» Instructions for the task: Please write out, exactly as they appear, the line containing "Website: myhunggia.com-myhunggia.vn" and every line after it to the end of the records, and nothing more.

** Opening Source material block **

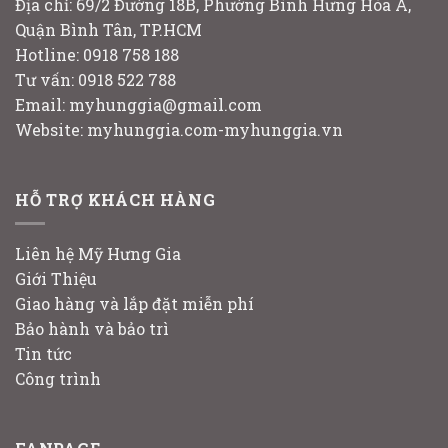
Địa chỉ: 69/2 Đường 18B, Phường Bình Hưng Hòa A,
Quận Bình Tân, TP.HCM
Hotline: 0918 758 188
Tư vấn: 0918 522 788
Email: myhunggia@gmail.com
Website: myhunggia.com-myhunggia.vn
HỖ TRỢ KHÁCH HÀNG
Liên hệ Mỹ Hưng Gia
Giới Thiệu
Giao hàng và lắp đặt miễn phí
Bảo hành và bảo trì
Tin tức
Công trình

** Closing Source material block **

» Solution to this exercise:
Website: myhunggia.com-myhunggia.vn
HỖ TRỢ KHÁCH HÀNG
Liên hệ Mỹ Hưng Gia
Giới Thiệu
Giao hàng và lắp đặt miễn phí
Bảo hành và bảo trì
Tin tức
Công trình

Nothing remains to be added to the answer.